● Goal of the exercise:
Please quote exactly the lines below from the line containing "together with CrossPlatformDataBus" to the line containing "We've set up", both lines included, and nothing else.
- Opening Delimiter -
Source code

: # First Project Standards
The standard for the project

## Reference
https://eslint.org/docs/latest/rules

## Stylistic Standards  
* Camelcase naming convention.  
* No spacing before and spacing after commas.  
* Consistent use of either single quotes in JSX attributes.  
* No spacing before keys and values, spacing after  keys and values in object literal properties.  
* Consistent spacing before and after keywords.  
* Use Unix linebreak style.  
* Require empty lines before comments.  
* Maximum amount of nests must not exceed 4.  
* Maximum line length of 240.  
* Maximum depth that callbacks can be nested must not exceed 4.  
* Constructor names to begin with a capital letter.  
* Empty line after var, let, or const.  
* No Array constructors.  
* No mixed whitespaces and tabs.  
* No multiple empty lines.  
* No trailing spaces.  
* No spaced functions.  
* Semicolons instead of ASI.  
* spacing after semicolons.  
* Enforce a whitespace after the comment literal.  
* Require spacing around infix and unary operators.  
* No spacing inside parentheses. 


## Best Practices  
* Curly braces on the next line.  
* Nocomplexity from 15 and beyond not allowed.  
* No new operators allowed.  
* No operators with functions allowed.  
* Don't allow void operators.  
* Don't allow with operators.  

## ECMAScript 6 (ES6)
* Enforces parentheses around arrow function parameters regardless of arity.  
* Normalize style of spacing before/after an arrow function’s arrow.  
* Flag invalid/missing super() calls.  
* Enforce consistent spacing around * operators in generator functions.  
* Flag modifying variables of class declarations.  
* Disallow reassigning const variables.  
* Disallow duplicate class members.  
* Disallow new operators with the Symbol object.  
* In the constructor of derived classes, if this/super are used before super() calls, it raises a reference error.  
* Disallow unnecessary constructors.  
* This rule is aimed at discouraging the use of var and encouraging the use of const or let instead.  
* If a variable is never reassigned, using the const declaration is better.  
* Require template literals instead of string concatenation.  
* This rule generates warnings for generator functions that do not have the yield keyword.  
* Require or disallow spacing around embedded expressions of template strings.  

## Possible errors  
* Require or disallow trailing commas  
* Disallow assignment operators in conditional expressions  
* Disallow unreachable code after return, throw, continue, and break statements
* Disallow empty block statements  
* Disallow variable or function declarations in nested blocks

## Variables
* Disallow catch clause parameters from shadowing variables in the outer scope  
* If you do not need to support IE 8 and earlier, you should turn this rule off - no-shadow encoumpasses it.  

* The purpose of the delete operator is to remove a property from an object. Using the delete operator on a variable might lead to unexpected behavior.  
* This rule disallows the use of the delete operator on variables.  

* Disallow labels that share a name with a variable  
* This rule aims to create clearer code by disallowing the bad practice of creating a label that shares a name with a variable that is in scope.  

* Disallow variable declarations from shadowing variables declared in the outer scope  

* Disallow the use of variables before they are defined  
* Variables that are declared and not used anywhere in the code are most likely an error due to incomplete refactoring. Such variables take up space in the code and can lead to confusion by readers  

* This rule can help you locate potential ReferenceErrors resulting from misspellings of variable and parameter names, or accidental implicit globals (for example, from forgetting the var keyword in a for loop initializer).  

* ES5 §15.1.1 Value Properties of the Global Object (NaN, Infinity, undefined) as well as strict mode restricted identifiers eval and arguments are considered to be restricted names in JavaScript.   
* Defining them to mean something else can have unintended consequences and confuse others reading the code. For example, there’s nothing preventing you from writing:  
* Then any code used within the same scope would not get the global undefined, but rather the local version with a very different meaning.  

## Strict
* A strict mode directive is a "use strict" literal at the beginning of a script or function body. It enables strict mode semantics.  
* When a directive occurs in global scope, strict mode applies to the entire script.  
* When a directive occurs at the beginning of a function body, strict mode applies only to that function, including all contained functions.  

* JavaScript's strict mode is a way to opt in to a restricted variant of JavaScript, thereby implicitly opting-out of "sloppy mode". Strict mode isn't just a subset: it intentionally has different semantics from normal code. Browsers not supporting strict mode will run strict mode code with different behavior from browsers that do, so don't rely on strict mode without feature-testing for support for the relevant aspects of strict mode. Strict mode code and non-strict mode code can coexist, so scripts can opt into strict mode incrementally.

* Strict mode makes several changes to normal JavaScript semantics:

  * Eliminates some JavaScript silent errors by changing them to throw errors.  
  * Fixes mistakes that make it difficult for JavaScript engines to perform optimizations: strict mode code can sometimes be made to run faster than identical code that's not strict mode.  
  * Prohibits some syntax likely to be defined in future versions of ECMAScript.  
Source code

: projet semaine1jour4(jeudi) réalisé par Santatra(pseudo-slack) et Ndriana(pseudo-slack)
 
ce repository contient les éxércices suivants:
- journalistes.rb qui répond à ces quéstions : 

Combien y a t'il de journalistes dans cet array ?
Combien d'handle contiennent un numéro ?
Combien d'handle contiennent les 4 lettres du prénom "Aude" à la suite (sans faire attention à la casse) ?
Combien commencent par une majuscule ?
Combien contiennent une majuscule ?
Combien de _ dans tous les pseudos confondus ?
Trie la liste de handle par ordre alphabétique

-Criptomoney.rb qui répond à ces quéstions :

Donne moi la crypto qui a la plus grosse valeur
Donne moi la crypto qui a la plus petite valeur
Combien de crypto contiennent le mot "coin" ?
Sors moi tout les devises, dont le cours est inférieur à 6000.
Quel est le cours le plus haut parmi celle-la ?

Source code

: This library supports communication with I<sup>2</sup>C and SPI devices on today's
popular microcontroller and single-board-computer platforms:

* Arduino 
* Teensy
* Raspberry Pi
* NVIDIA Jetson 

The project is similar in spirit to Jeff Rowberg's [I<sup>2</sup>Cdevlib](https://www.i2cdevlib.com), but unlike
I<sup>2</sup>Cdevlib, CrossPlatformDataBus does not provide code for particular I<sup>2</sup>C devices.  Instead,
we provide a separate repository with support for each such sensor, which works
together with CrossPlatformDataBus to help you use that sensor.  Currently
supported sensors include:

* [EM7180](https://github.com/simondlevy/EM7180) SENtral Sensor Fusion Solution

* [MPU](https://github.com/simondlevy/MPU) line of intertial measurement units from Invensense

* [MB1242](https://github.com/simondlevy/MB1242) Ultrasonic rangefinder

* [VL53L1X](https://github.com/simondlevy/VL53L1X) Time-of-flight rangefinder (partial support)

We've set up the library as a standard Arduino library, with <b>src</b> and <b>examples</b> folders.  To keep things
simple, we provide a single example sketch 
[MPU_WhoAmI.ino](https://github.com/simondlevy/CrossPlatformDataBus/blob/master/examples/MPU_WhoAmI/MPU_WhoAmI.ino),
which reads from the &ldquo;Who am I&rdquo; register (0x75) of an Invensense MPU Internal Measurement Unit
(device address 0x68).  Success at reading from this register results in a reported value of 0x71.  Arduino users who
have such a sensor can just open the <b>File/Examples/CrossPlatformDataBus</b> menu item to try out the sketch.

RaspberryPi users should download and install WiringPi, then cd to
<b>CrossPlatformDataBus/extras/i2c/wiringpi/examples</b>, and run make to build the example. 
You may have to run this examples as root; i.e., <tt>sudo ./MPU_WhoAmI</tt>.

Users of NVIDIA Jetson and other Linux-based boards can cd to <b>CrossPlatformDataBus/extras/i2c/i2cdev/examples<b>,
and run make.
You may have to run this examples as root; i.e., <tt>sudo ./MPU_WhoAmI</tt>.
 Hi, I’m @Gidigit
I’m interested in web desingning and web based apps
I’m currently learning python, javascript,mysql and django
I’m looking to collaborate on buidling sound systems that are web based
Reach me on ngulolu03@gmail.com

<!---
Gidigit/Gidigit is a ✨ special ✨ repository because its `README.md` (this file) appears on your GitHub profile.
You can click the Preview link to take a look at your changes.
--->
- Closing Delimiter -
● Result for this exercise:
together with CrossPlatformDataBus to help you use that sensor.  Currently
supported sensors include:

* [EM7180](https://github.com/simondlevy/EM7180) SENtral Sensor Fusion Solution

* [MPU](https://github.com/simondlevy/MPU) line of intertial measurement units from Invensense

* [MB1242](https://github.com/simondlevy/MB1242) Ultrasonic rangefinder

* [VL53L1X](https://github.com/simondlevy/VL53L1X) Time-of-flight rangefinder (partial support)

We've set up the library as a standard Arduino library, with <b>src</b> and <b>examples</b> folders.  To keep things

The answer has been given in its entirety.